The Last Words of Tony Judt
For some critics, Tony Judt will always be remembered, and reviled, for the 2003 essay he published in the New York Review of Books titled “Israel: The Alternative,” in which he called for a one-state solution. “The very idea of a ‘Jewish state’ — a state in which Jews and the Jewish religion have exclusive privileges from which non-Jewish citizens are forever excluded — is rooted in another time and place. Israel, in short, is an anachronism,” he wrote.
Judt later seemed to back off from that position, most recently in a New York Times op-ed in which he wrote that “Israel is a state like any other, long-established and internationally recognized…Israel is not going away, nor should it.”
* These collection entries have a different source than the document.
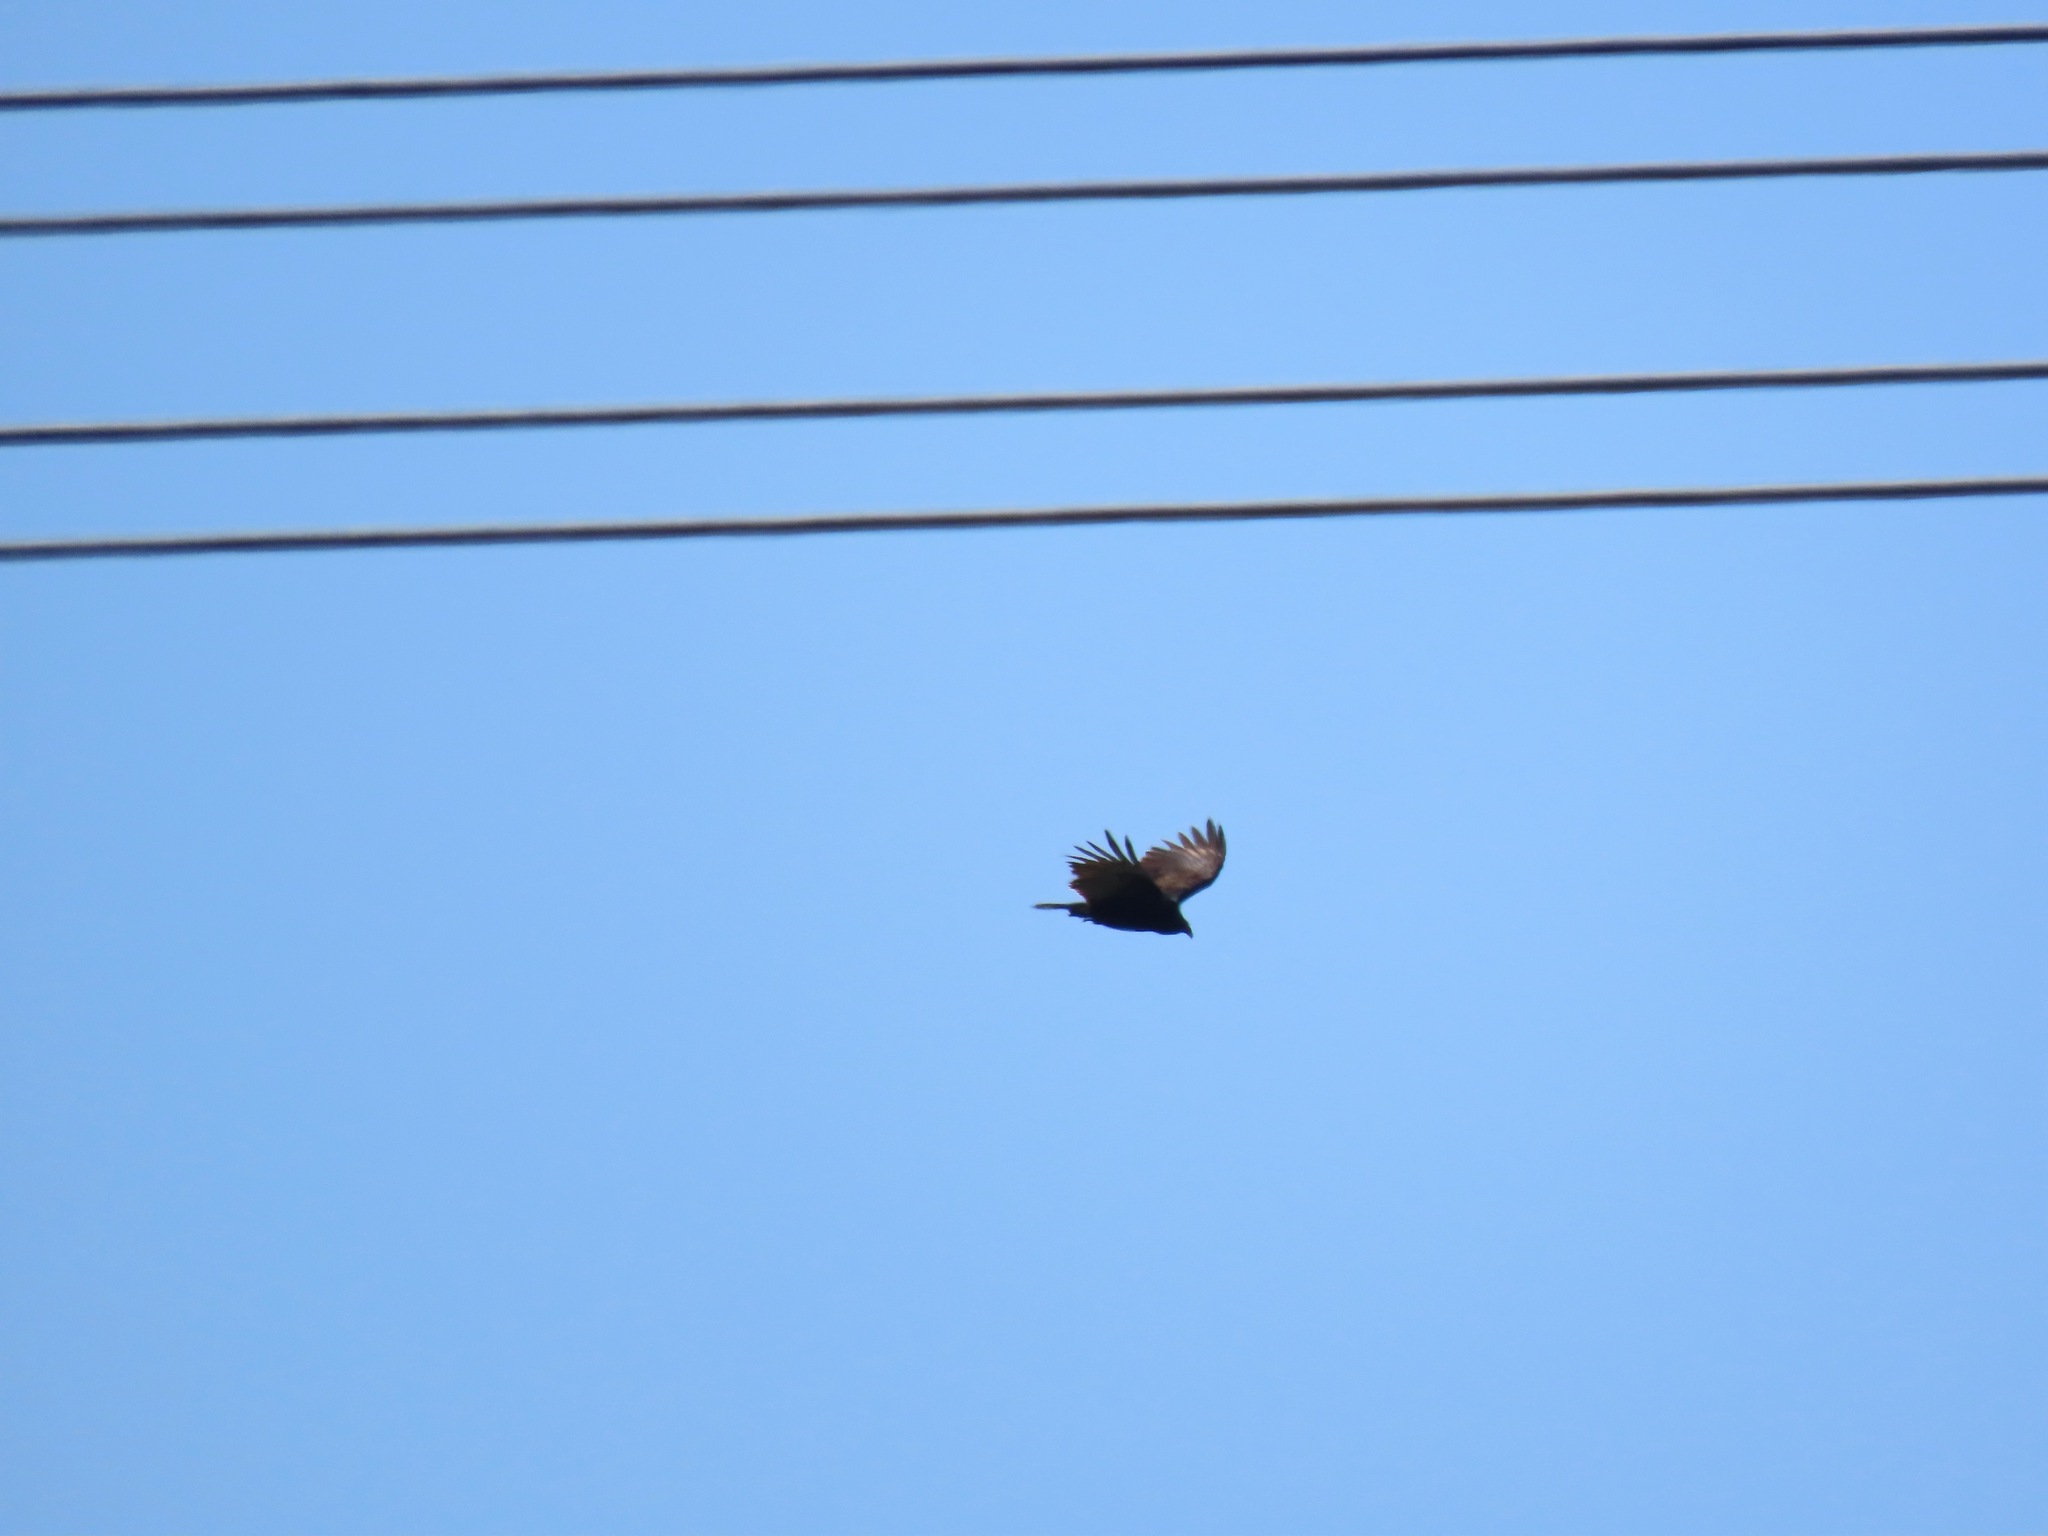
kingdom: Animalia
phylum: Chordata
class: Aves
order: Accipitriformes
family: Cathartidae
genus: Cathartes
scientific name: Cathartes aura
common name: Turkey vulture
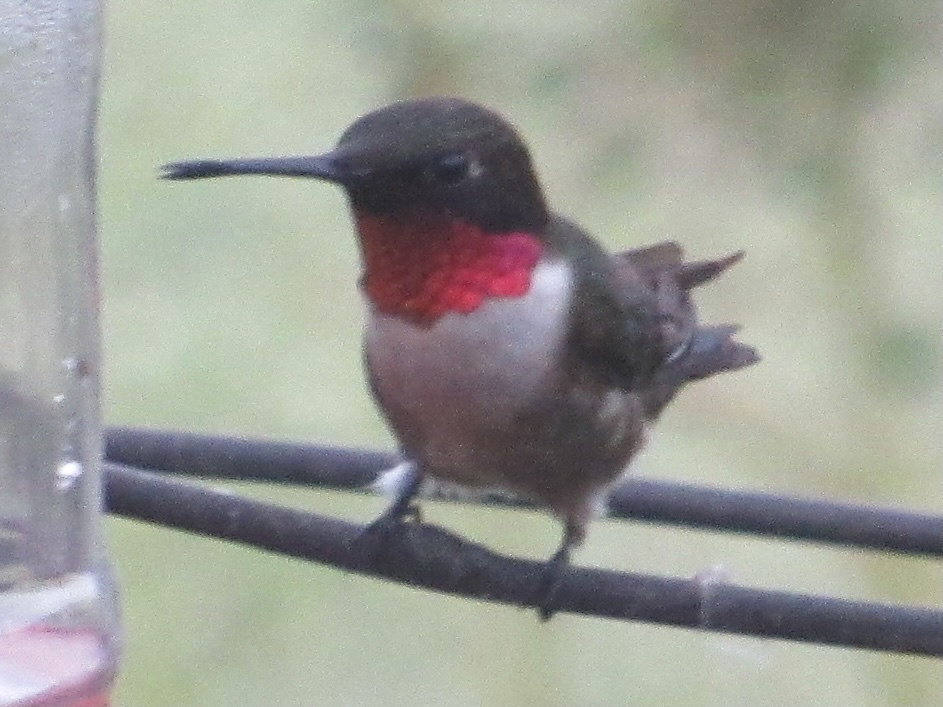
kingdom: Animalia
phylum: Chordata
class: Aves
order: Apodiformes
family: Trochilidae
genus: Archilochus
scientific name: Archilochus colubris
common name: Ruby-throated hummingbird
While Judt may have sometimes been off the mark in his prescriptions for the Israeli-Palestinian conflict, the British historian, who passed away in New York on August 6 at the age of 62, was more than just another pundit siphoning a spotlight from the glare of Middle Eastern politics.
Judt was scholar whose area of specialty was virtually all of European history. His 2005 magnum opus “Postwar: A History of Europe Since 1945,” is perhaps the most authoritative as well as the most compelling account of its subject. Just as captivating, however, is a series of personal essays Judt wrote for the NYRB in the months preceding his death. In it, he detailed his intellectual journey to and from Zionism, as well as his struggle with amyotrophic lateral sclerosis, or Lou Gehrig’s disease, with which he was diagnosed in 2008.
In a June 17 piece titled “Words,” Judt recalled how, growing up in a Jewish family in East London in the 1950s, he “spent long, happy hours listening to Central European autodidacts arguing deep into the night: Marxismus, Zionismus, Socialismus.” As a teenager he joined the Labor Zionist youth organization Dror, of which he became the national secretary, and spent several summers working on Israeli kibbutzim.
“I adored it,” he recalled in a January 18 essay titled simply “Kibbutz.” “Eight hours of strenuous, intellectually undemanding labor in steamy banana plantations by the shores of the Sea of Galilee, interspersed with songs, hikes, lengthy doctrinal discussions (carefully stage-managed so as to reduce the risk of adolescent rejection while maximizing the appeal of shared objectives), and the ever-present suggestion of guilt-free sex…”
Judt went on to serve as a volunteer with the Israel Defense Forces during the Six Day War, an experience that contributed to his disenchantment with Zionism and, much later, his controversial writings on Israel.
In his recent essays, Judt also wrote about living with ALS, a disease that physically paralyzes its victims without affecting their mental functions, and which Judt characterized as “progressive imprisonment without parole.”
“My solution has been to scroll through my life, my thoughts, my fantasies, my memories, mis-memories, and the like until I have chanced upon events, people, or narratives that I can employ to divert my mind from the body in which it is encased,” he wrote in a February 11 essay titled “Night.”
Thanks to my inability to take notes or prepare them, my memory—already quite good—has improved considerably, with the help of techniques adapted from the “memory palace” so intriguingly depicted by Jonathan Spence. But the satisfactions of compensation are notoriously fleeting. There is no saving grace in being confined to an iron suit, cold and unforgiving. The pleasures of mental agility are much overstated, inevitably—as it now appears to me—by those not exclusively dependent upon them.
Though Judt’s intellectual accomplishments are considerable, these last few essays will contribute heavily to his memory. One can disagree with Judt’s politics, and even consider them misguided, but he was a thinker who came by his ideas honestly. And when it came to writing about his personal trials, he was as insightful and clear-eyed as ever.